Gräff: Das Thema wird sehr dynamisch diskutiert, vor allem in Forschungseinrichtungen. Es gibt jedoch so etwas wie die Echtzeitautomatisierung. Heutige Automatisierungslösungen entsprechen bestimmten Standards. Wie sich diese Standards im Rahmen eines Internets der Dinge weiterentwickeln, ist im RAMI-Modell beschrieben. Dieses Modell gibt vor, wie Abläufe optimal strukturiert werden können. Das Modell beschreibt auch, mit welchen Prozessschritten und welchen Lösungen die Standards eingehalten, aber auch, wie neue Modelle umgesetzt werden können. Bevor es irgendwann dazu kommt, dass aus der Cloud heraus Maschinen gesteuert werden, ist noch viel Entwicklungsarbeit erforderlich. Wir sehen dagegen die wachsende Zahl von Sensoren im Feld, die bis zum Jahr 2012 etwa 25 bis 50 Mrd. erreichen soll. Die können ihre Daten nicht alle in die Cloud senden, die müssen im Vorfeld vorverarbeitet werden, damit die Netze nicht absolut überbelastet sind. Eine Vorverarbeitung der Daten ist damit unerlässlich. Die Echtzeitautomatisierung findet dort statt, wo sie hingehört, nämlich in der Maschine. Die Steuerung aus der Cloud ist aktuell nicht das Ziel.
KEM Konstruktion: Unternehmen wie Microsoft, Amazon oder Google mit ihren Cloud-Lösungen versuchen, sich in der bei uns mittelständisch geprägten Automatisierung zu etablieren. Geschäftsführer anderer Unternehmen sehen darin eine Gefahr für die Branche. Stimmen Sie dem zu?
Brode: Kann Wettbewerb eine Gefahr für eine Branche sein? Grundsätzlich ist erst durch schrittweise Nutzung von Ethernet für eine Kommunikationsplattform und jetzt durch die Nutzung von vollständig einheitlicher Informations- und Kommunikationstechnik die Branche nicht mehr als ‚Automation Island‘ zu betrachten. Sie hat sich dieser Herausforderungen gestellt, sie hat gar keine Alternative. Und jetzt geht es darum, die spezielle Kompetenz der Automatisierungstechnik in einem größeren Umfeld und damit auch größeren Markt sinnvoll einzusetzen. Es ist nicht die Zeit sich abzuschotten, sondern im Netzwerk, das auch als Wertschöpfungsnetzwerk zu sehen ist, sich mit Lösungen zu behaupten. Die Automatisierung ist dabei ein Service, der von den klassischen Automatisierern perfekt beherrscht wird und für den ein zeitlicher Erfahrungsvorsprung besteht. Wer hier das Thema als Spezialist adäquat mit offenen Schnittstellen aufgreift, hat immense Marktchancen, gerade als Mittelständler.

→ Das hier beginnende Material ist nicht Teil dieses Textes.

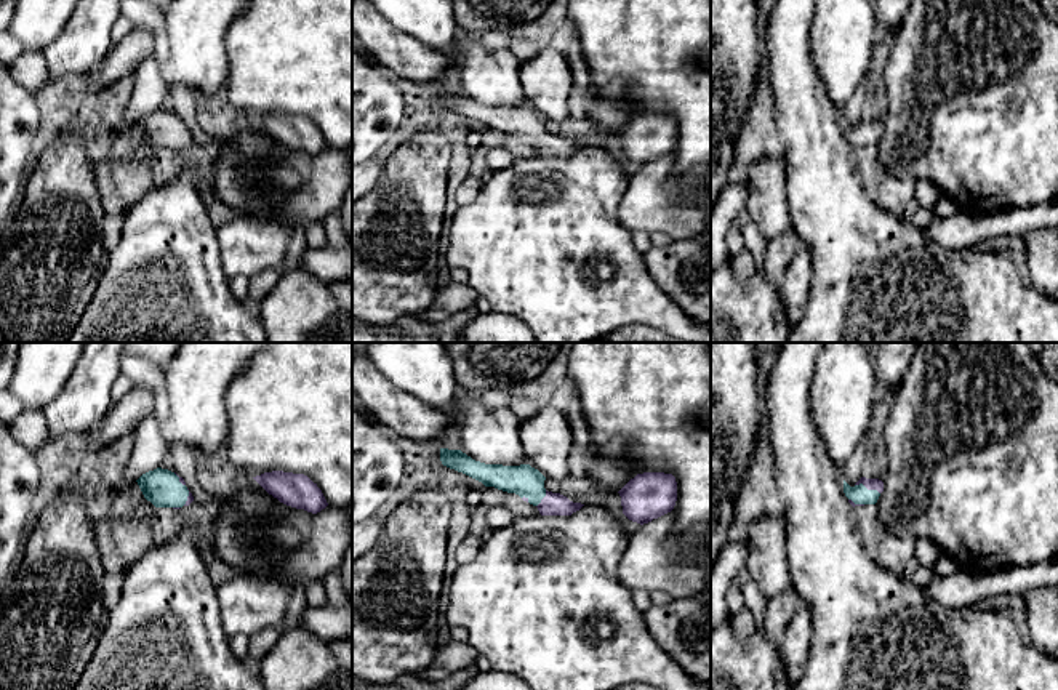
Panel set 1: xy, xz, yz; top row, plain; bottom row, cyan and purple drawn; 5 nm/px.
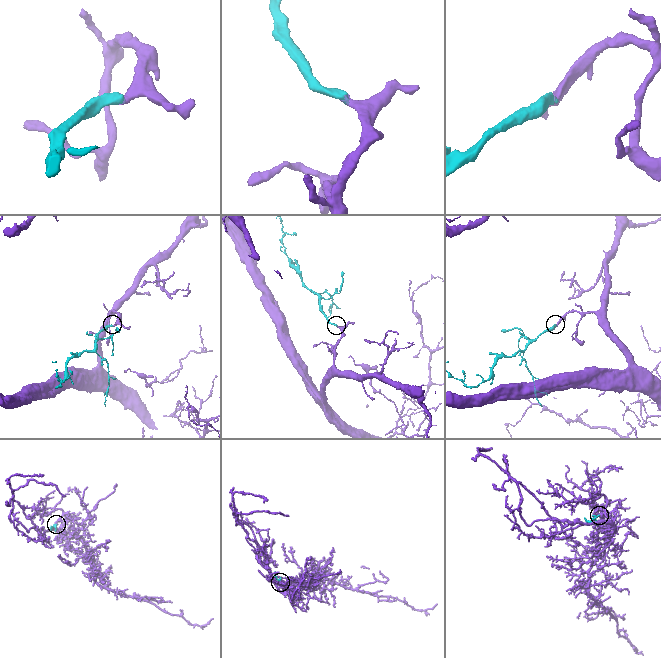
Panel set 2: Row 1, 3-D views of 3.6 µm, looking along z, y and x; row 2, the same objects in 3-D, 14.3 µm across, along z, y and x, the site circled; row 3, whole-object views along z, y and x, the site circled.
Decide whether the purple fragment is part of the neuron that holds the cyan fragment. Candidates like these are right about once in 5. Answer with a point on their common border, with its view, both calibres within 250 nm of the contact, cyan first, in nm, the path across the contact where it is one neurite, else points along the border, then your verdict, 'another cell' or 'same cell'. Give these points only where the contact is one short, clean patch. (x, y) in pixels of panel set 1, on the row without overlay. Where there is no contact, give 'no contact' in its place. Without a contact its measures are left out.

Gräff: Wir sehen uns deshalb als Partner dieser Unternehmen, mit denen wir intensiv zusammenarbeiten. Das hängt auch damit zusammen, dass unsere Lösungen nicht die eigentliche Automatisierung ersetzen sollen. Wir haben vielmehr auch die Maschinen im Visier, die zu vielen Tausend in den Fabriken stehen und bisher nicht IoT-fähig sind. Mit zusätzlicher Sensorik und einer intelligenten Auswertung können wir das erreichen. Mit entsprechenden Algorithmen lassen sich an der jeweiligen Maschine die Sensordaten bewerten und als Dienste über Cloud-Lösungen gemeinsam mit den angesprochenen Unternehmen abdecken. Wir streben eine Zusammenarbeit mit den großen IT-Unternehmen für die Automatisierung an. Deren Kompetenzen möchten wir auf die Industrie übertragen.
KEM Konstruktion: Harting ist eine internationale Größe bei Connectivity-Lösungen für Gebäudeverkabelung und Industrievernetzung. Vom Steckverbinder bis zur Infrastrukturkomponente für die Industrieautomatisierung reicht das Angebot. In welche Richtung wird sich das Produkt- und Lösungsportfolio zukünftig weiterentwickeln?

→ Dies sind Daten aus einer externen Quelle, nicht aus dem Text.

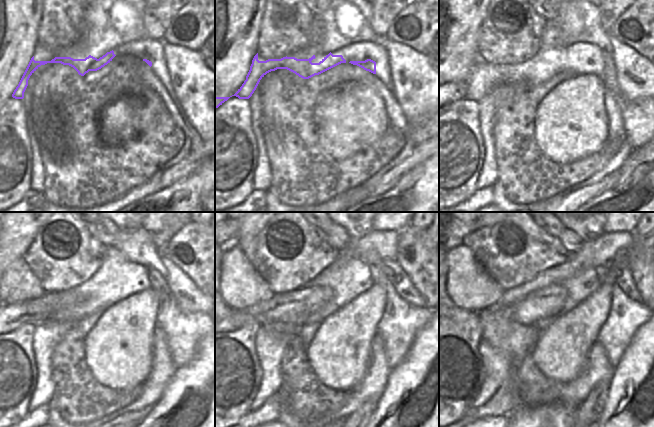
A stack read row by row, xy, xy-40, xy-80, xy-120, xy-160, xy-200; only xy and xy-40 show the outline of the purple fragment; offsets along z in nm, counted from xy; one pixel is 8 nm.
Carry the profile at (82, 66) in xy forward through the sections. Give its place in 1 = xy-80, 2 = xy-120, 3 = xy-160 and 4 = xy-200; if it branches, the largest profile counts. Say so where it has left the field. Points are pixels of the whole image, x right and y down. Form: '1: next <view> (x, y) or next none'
1: next xy-80 (484, 77)
2: next xy-120 (73, 304)
3: next xy-160 (307, 304)
4: next xy-200 (539, 308)

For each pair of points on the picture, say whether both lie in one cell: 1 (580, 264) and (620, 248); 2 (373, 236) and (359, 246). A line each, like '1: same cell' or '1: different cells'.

Brode: Als Connectivity-Hersteller geht es bei uns primär um Schnittstellen. Der Steckverbinder ist eine dieser entscheidenden Schnittstellen, dessen Relevanz auch in einer Integrated Industry hoch ist. Mit unserer Device- und Installation-Connectivity waren wir schon immer in der Welt der professionellen IT und der industriellen Automatisierung zu Hause. Was uns im Zuge der Digitalisierung antreibt, ist die Idee der smarten Steckverbinder. Auch ein Steckverbinder kann als I4.0-Komponente oder Cyber Physical System gesehen werden. Und am Steckverbinder können Daten erfasst werden, die zu komplexen Informationen verarbeitet, wertvolle Informationen für neue Services wie Predictive Maintenance liefern. Das bezieht sich auf die Erhebung und Verarbeitung von Daten durch unsere Harting Mica, aber auch durch die Erhebung von Daten direkt im Steckverbinder, um beispielsweise den Stromverbrauch zu messen. Einen weiteren Aspekt sehen wir in Smart Factories. Hier kommen neue Aufgaben auf den Steckverbinder zu, denn die Modulschnittstelle muss einerseits alle Lebensadern (Power, Data, Signal) steckbar machen und gleichzeitig eine sichere Verbindung für den Anwender und die Anlage darstellen. Die Anforderungen an alle Lebensadern erfüllt Han-Modular, die Anforderungen an die Bedienung werden dadurch erfüllt, dass der Han-Modular smart wird. Diese integrierte Intelligenz macht aus dem Steckverbinder ein Cyber Physical System. Im Rahme unserer Aktivitäten in der Smart Factory KL haben wir bereits Lösungen vorgestellt. Auf der Hannover Messe 2017 werden wir die nächste Stufe unsere smart Han-Lösungen zeigen.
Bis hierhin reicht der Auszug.